Comment by David C. Rankin (drankinatty) - Wednesday, 25 July 2018, 20:33 GMT
I was crossing my fingers that 4.17.9 would be an improvement, no joy. On cold start 4.17.8 was a 256 second boot. On reboot after update to 4.17.9 it was a 238 second boot. (both dmesg attached in tar.xz). Contrast with the other Supermicro H8QM8/H8QM8 Quad-Quad Core box which has a 13 second boot on 4.17.9. Oh well.
Comment by David C. Rankin (drankinatty) - Monday, 06 August 2018, 18:23 GMT
I can't tell if this is progress or just good luck, but boot times for 4.17.11-12 are down to as low as 70s and average 110s which is much much better than the 300+ seconds before.

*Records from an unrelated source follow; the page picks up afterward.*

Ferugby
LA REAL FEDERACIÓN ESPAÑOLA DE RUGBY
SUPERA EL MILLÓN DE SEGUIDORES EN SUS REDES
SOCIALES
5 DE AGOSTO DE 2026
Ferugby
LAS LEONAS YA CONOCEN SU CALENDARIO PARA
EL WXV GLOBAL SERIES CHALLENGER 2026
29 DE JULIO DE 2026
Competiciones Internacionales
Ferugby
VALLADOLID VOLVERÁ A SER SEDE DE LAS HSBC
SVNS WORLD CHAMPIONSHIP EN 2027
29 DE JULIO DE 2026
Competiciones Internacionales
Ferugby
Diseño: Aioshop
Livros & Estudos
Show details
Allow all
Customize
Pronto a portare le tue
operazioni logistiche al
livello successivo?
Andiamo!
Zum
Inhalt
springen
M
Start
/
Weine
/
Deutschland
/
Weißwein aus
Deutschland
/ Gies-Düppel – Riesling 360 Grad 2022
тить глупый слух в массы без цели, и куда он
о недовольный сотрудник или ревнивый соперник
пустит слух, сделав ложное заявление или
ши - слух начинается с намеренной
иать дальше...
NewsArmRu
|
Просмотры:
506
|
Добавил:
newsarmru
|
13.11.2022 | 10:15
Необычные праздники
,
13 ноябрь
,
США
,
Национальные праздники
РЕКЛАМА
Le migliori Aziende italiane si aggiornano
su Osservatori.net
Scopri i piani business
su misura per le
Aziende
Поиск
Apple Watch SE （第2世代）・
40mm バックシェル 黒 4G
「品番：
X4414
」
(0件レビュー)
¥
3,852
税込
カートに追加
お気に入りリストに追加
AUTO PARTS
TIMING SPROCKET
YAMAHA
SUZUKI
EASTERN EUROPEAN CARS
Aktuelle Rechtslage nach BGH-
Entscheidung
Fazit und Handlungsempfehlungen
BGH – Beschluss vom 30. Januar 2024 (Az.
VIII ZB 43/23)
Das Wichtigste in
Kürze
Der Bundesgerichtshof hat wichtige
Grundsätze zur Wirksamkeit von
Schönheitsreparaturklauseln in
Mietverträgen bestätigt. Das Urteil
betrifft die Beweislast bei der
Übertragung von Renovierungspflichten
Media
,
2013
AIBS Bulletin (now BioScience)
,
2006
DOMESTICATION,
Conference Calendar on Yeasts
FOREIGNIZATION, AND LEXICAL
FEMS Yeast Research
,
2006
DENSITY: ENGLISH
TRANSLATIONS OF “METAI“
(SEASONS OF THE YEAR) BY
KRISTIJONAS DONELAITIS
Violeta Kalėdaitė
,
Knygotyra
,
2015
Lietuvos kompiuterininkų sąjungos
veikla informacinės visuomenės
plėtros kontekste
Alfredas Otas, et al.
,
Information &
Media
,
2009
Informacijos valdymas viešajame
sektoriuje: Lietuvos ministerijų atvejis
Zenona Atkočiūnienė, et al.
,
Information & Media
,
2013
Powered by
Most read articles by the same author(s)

Cold boot of 4.17.11 booted in 72 sec. The "NMI handler (perf_event_nmi_handler) took too long to run: 3.424 msecs" and then the "watchdog: BUG: soft lockup - CPU#5 stuck for 23s! [watchdog/5:48]" and register dumps look clean in dmesg and the entire funny business completed in 40s. On reboot with 4.17.12, the same register dump clean up took 82s. I've attached the xz dmesg logs for all boots 4.17.10-4.17.12
Comment by David C. Rankin (drankinatty) - Tuesday, 21 August 2018, 02:24 GMT
Mayday! 4.18 will no longer boot from cold-start. Will boot when rebooting from LTS (after 2.5 minutes with 8 minute audit)

LTS continues to boot in 12 sec. without any issue.

I need help. 4.18 is the first Arch kernel that will not boot on this SuperMicro motherboard. 4.16 - 4.17 would boot even if it took 3-5 minutes. 4.18 hangs on boot indefinitely.

I have attached the LTS dmesg output here and will attach the 4.18.3 dmesg on reboot from LTS as the next comment.
Comment by David C. Rankin (drankinatty) - Tuesday, 21 August 2018, 02:24 GMT
Linux 4.18.3 dmesg on reboot from LTS
Comment by David C. Rankin (drankinatty) - Saturday, 29 September 2018, 21:52 GMT

It appears the folks at working on the kernel found the problem and have fixed it. Beginning with 4.18.8, the "NMI handler (perf_event_nmi_handler) took too long to run: ..." issue is gone. (Thank God) Boots now complete in 17 seconds. Which is fine. A little longer than 4.14, but given all the additions, and lack of errors in the dmesg output, that's good.

I am attaching the dmesg output for 4.18.8-10 for posterity. Nothing on this SuperMicro based machine was changed throughout the entire life of this bug -- aside from 'pacman -Syu' to update the software. This bug is now closed as the problem is gone.